最近の世相は紛(まぎ)らわしいことが多くなった。その弊害の一例がパソコンのメールである。いかにも関係がある内容で、よくよく思えば心当たりがないメールなのだ。うっかり読み込んでしまえば被害を被る・・といった手合いのメールで実に紛らわしいから困る。^^ 迷惑メールで消去すればいい訳だが、巧妙に釣り糸を垂れているのである。フィッシング詐欺…私は魚かっ! とついつい気分を害していたが、まあこれも世相の流れか…と、最近は右から左へ流しています。左から右の場合もありますが…。^^
雲尾は朝からブツブツと呟きながら怒っていた。
「どうしたの?」
山の神的存在の妻が台所から居間にやってきて、ブツブツ言っている夫に気づいた。
「いや、なんでもない…」
「なんでもなかったら、ブツブツ言わないでっ!」
「はい…」
青菜に塩である。夫は山の神には弱かった。^^
「どうしたのよ…」
気になったのか、山の神の方から訊(たず)ねてきた。
「いやなに…。つい今し方、電話がかかってな。雲井さんのお宅ですか? って言うんだ。

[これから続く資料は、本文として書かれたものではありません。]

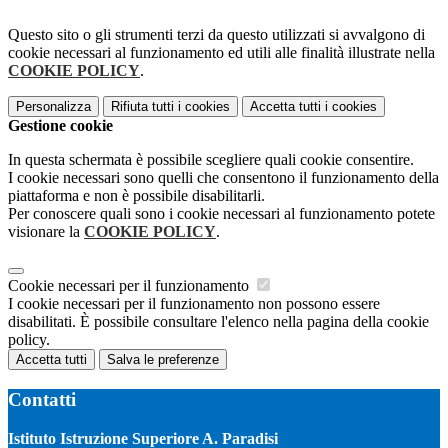
Questo sito o gli strumenti terzi da questo utilizzati si avvalgono di
cookie necessari al funzionamento ed utili alle finalità illustrate nella
COOKIE POLICY
.
Personalizza
Rifiuta tutti
i cookies
Accetta tutti
i cookies
Gestione cookie
In questa schermata è possibile scegliere quali cookie consentire.
I cookie necessari sono quelli che consentono il funzionamento della
piattaforma e non è possibile disabilitarli.
Per conoscere quali sono i cookie necessari al funzionamento potete
visionare la
COOKIE POLICY
.
Cookie necessari per il funzionamento
I cookie necessari per il funzionamento non possono essere
disabilitati. È possibile consultare l'elenco nella pagina della cookie
policy.
Accetta tutti
Salva le preferenze
Contatti
Istituto Istruzione Superiore A. Paradisi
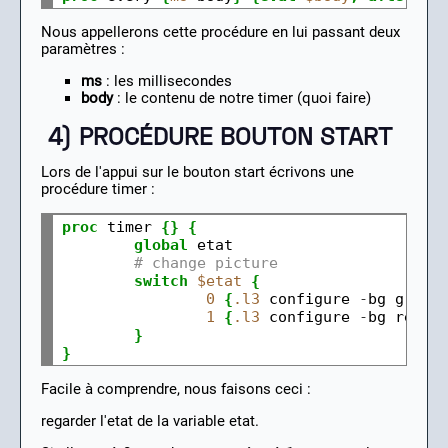
Nous appellerons cette procédure en lui passant deux
paramètres :
ms
: les millisecondes
body
: le contenu de notre timer (quoi faire)
4) PROCÉDURE BOUTON START
Lors de l'appui sur le bouton start écrivons une
procédure timer :
proc
 timer 
{}
{
global
 etat

# change picture
switch
$etat
{
0
{
.l3
 configure 
-
bg green
1
{
.l3
 configure 
-
bg red
;
}
}
Facile à comprendre, nous faisons ceci :
regarder l'etat de la variable etat.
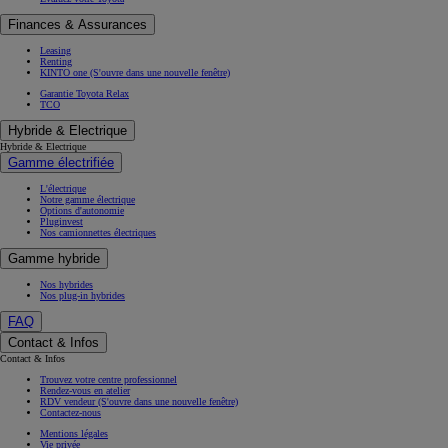
Finances & Assurances
Leasing
Renting
KINTO one
(S'ouvre dans une nouvelle fenêtre)
Garantie Toyota Relax
TCO
Hybride & Electrique
Hybride & Electrique
Gamme électrifiée
L'électrique
Notre gamme électrique
Options d'autonomie
Pluginvest
Nos camionnettes électriques
Gamme hybride
Nos hybrides
Nos plug-in hybrides
FAQ
Contact & Infos
Contact & Infos
Trouvez votre centre professionnel
Rendez-vous en atelier
RDV vendeur
(S'ouvre dans une nouvelle fenêtre)
Contactez-nous
Mentions légales
Vie privée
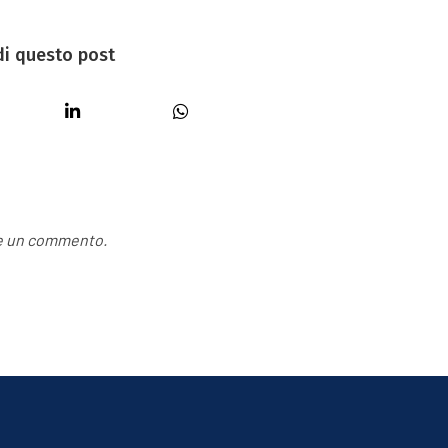
di questo post
re un commento.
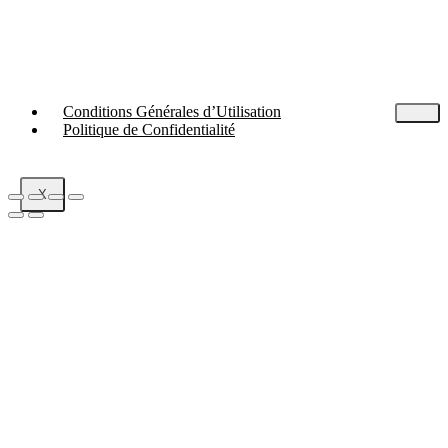
Conditions Générales d’Utilisation
Politique de Confidentialité
X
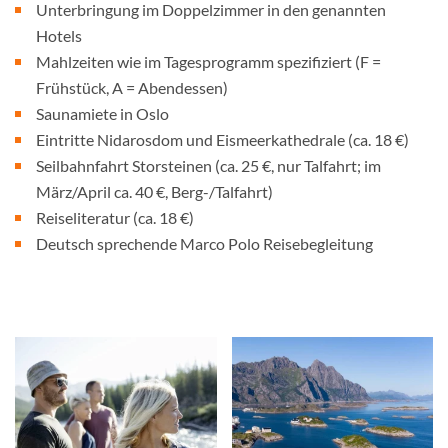
Unterbringung im Doppelzimmer in den genannten
Hotels
Mahlzeiten wie im Tagesprogramm spezifiziert (F =
Frühstück, A = Abendessen)
Saunamiete in Oslo
Eintritte Nidarosdom und Eismeerkathedrale (ca. 18 €)
Seilbahnfahrt Storsteinen (ca. 25 €, nur Talfahrt; im
März/April ca. 40 €, Berg-/Talfahrt)
Reiseliteratur (ca. 18 €)
Deutsch sprechende Marco Polo Reisebegleitung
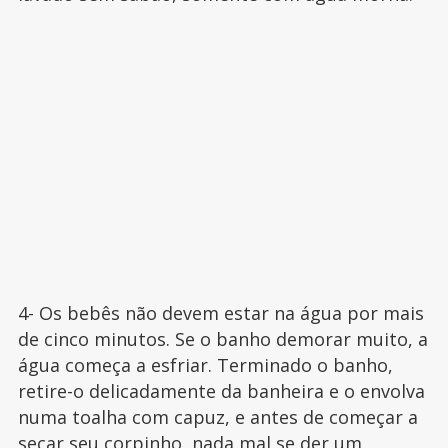
4- Os bebês não devem estar na água por mais
de cinco minutos. Se o banho demorar muito, a
água começa a esfriar. Terminado o banho,
retire-o delicadamente da banheira e o envolva
numa toalha com capuz, e antes de começar a
secar seu corpinho, nada mal se der um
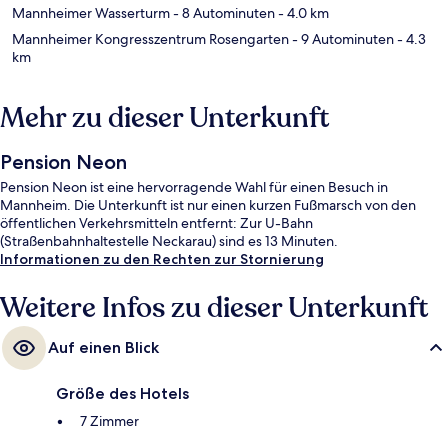
Mannheimer Wasserturm
- 8 Autominuten
- 4.0 km
Mannheimer Kongresszentrum Rosengarten
- 9 Autominuten
- 4.3
km
Mehr zu dieser Unterkunft
Pension Neon
Pension Neon ist eine hervorragende Wahl für einen Besuch in
Mannheim. Die Unterkunft ist nur einen kurzen Fußmarsch von den
öffentlichen Verkehrsmitteln entfernt: Zur U-Bahn
(Straßenbahnhaltestelle Neckarau) sind es 13 Minuten.
Informationen zu den Rechten zur Stornierung
Weitere Infos zu dieser Unterkunft
Auf einen Blick
Größe des Hotels
7 Zimmer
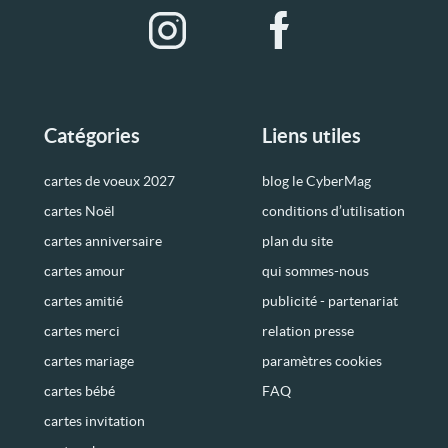
Catégories
Liens utiles
cartes de voeux 2027
blog le CyberMag
cartes Noël
conditions d’utilisation
cartes anniversaire
plan du site
cartes amour
qui sommes-nous
cartes amitié
publicité - partenariat
cartes merci
relation presse
cartes mariage
paramètres cookies
cartes bébé
FAQ
cartes invitation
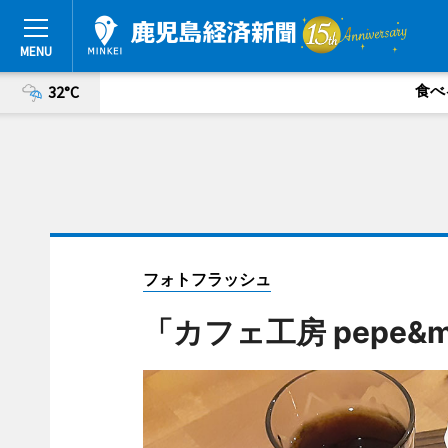
食べ
32°C
フォトフラッシュ
「カフェ工房 pepe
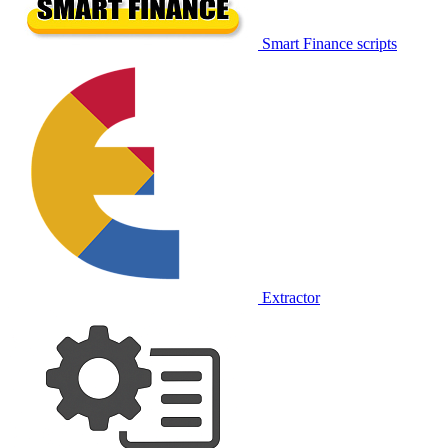
Smart Finance scripts
Extractor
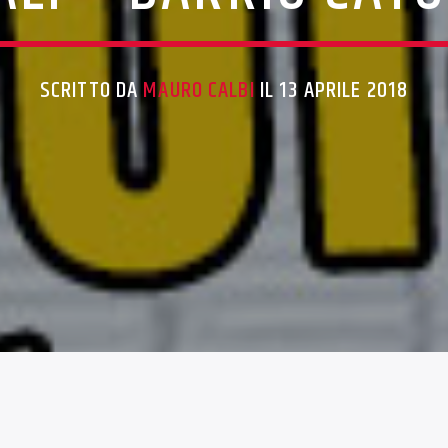
SCRITTO DA
MAURO CALBI
IL 13 APRILE 2018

いや違います、雲尾ですっ! って言ったらな…」
「なんて言ったのよ」
「ははは…紛らわしいですね。失礼しましたで、プツンさ…」
「そりゃ、私でも怒るわ」
「だろっ! 間違い電話をかけて呵(わら)うこたぁ~ないよなっ!」
「まあ、そうね…」
「それにしても、紛らわしい苗字もあるんだなぁ~」
夫の怒りは、いつの間にか静まった。かくしてこの家庭の朝食は、紛らわしくなく、いつものように始まった。